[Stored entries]

________

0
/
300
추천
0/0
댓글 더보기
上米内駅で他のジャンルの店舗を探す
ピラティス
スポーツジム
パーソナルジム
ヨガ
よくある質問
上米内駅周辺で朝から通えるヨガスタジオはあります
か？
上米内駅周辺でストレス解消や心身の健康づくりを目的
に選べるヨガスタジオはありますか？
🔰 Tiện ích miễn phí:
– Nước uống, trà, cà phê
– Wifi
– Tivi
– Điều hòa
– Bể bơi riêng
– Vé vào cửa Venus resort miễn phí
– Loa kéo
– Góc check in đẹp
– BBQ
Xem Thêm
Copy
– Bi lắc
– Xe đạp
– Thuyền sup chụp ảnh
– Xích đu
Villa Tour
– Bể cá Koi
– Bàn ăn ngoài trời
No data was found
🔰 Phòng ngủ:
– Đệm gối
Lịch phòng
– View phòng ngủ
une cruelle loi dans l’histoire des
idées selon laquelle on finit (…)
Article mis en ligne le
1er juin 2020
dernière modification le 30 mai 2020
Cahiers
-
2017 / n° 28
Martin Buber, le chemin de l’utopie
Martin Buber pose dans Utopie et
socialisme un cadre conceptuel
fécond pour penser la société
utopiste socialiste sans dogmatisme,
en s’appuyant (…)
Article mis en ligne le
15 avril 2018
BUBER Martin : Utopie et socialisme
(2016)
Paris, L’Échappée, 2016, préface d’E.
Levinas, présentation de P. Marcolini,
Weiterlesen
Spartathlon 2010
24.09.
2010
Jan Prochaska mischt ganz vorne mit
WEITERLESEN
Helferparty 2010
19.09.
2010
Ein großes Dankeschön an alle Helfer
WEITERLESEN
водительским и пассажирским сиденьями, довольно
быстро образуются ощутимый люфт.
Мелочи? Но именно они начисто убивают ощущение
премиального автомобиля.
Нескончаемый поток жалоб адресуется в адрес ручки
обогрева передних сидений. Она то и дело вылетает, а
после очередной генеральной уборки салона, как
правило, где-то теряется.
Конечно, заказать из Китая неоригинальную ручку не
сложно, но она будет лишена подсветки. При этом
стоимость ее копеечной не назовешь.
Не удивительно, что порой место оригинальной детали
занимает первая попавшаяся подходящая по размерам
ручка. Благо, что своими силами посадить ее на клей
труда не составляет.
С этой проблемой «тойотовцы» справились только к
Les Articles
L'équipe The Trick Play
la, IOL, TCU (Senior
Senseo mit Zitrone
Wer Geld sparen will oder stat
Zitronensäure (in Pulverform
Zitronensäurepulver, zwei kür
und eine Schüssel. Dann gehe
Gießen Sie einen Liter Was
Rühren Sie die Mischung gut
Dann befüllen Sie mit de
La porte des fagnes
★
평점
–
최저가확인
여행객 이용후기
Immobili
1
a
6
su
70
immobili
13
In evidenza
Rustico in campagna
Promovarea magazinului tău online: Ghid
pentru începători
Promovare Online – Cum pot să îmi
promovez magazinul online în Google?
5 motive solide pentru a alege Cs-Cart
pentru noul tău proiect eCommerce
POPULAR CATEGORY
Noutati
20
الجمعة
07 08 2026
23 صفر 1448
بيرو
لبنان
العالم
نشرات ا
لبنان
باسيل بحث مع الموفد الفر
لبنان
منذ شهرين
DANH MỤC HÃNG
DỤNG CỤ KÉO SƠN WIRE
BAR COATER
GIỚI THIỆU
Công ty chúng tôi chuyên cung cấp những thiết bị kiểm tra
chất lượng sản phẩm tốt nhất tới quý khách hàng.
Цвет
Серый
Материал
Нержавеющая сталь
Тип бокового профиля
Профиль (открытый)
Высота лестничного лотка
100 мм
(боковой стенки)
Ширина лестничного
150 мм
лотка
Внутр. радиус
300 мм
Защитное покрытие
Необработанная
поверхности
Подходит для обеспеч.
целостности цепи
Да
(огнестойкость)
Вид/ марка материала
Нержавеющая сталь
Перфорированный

________

= Task to complete =
Each and every entry needs to be repeated exactly.

= Written solution =
0
/
300
추천
0/0
댓글 더보기
上米内駅で他のジャンルの店舗を探す
ピラティス
スポーツジム
パーソナルジム
ヨガ
よくある質問
上米内駅周辺で朝から通えるヨガスタジオはあります
か？
上米内駅周辺でストレス解消や心身の健康づくりを目的
に選べるヨガスタジオはありますか？
🔰 Tiện ích miễn phí:
– Nước uống, trà, cà phê
– Wifi
– Tivi
– Điều hòa
– Bể bơi riêng
– Vé vào cửa Venus resort miễn phí
– Loa kéo
– Góc check in đẹp
– BBQ
Xem Thêm
Copy
– Bi lắc
– Xe đạp
– Thuyền sup chụp ảnh
– Xích đu
Villa Tour
– Bể cá Koi
– Bàn ăn ngoài trời
No data was found
🔰 Phòng ngủ:
– Đệm gối
Lịch phòng
– View phòng ngủ
une cruelle loi dans l’histoire des
idées selon laquelle on finit (…)
Article mis en ligne le
1er juin 2020
dernière modification le 30 mai 2020
Cahiers
-
2017 / n° 28
Martin Buber, le chemin de l’utopie
Martin Buber pose dans Utopie et
socialisme un cadre conceptuel
fécond pour penser la société
utopiste socialiste sans dogmatisme,
en s’appuyant (…)
Article mis en ligne le
15 avril 2018
BUBER Martin : Utopie et socialisme
(2016)
Paris, L’Échappée, 2016, préface d’E.
Levinas, présentation de P. Marcolini,
Weiterlesen
Spartathlon 2010
24.09.
2010
Jan Prochaska mischt ganz vorne mit
WEITERLESEN
Helferparty 2010
19.09.
2010
Ein großes Dankeschön an alle Helfer
WEITERLESEN
водительским и пассажирским сиденьями, довольно
быстро образуются ощутимый люфт.
Мелочи? Но именно они начисто убивают ощущение
премиального автомобиля.
Нескончаемый поток жалоб адресуется в адрес ручки
обогрева передних сидений. Она то и дело вылетает, а
после очередной генеральной уборки салона, как
правило, где-то теряется.
Конечно, заказать из Китая неоригинальную ручку не
сложно, но она будет лишена подсветки. При этом
стоимость ее копеечной не назовешь.
Не удивительно, что порой место оригинальной детали
занимает первая попавшаяся подходящая по размерам
ручка. Благо, что своими силами посадить ее на клей
труда не составляет.
С этой проблемой «тойотовцы» справились только к
Les Articles
L'équipe The Trick Play
la, IOL, TCU (Senior
Senseo mit Zitrone
Wer Geld sparen will oder stat
Zitronensäure (in Pulverform
Zitronensäurepulver, zwei kür
und eine Schüssel. Dann gehe
Gießen Sie einen Liter Was
Rühren Sie die Mischung gut
Dann befüllen Sie mit de
La porte des fagnes
★
평점
–
최저가확인
여행객 이용후기
Immobili
1
a
6
su
70
immobili
13
In evidenza
Rustico in campagna
Promovarea magazinului tău online: Ghid
pentru începători
Promovare Online – Cum pot să îmi
promovez magazinul online în Google?
5 motive solide pentru a alege Cs-Cart
pentru noul tău proiect eCommerce
POPULAR CATEGORY
Noutati
20
الجمعة
07 08 2026
23 صفر 1448
بيرو
لبنان
العالم
نشرات ا
لبنان
باسيل بحث مع الموفد الفر
لبنان
منذ شهرين
DANH MỤC HÃNG
DỤNG CỤ KÉO SƠN WIRE
BAR COATER
GIỚI THIỆU
Công ty chúng tôi chuyên cung cấp những thiết bị kiểm tra
chất lượng sản phẩm tốt nhất tới quý khách hàng.
Цвет
Серый
Материал
Нержавеющая сталь
Тип бокового профиля
Профиль (открытый)
Высота лестничного лотка
100 мм
(боковой стенки)
Ширина лестничного
150 мм
лотка
Внутр. радиус
300 мм
Защитное покрытие
Необработанная
поверхности
Подходит для обеспеч.
целостности цепи
Да
(огнестойкость)
Вид/ марка материала
Нержавеющая сталь
Перфорированный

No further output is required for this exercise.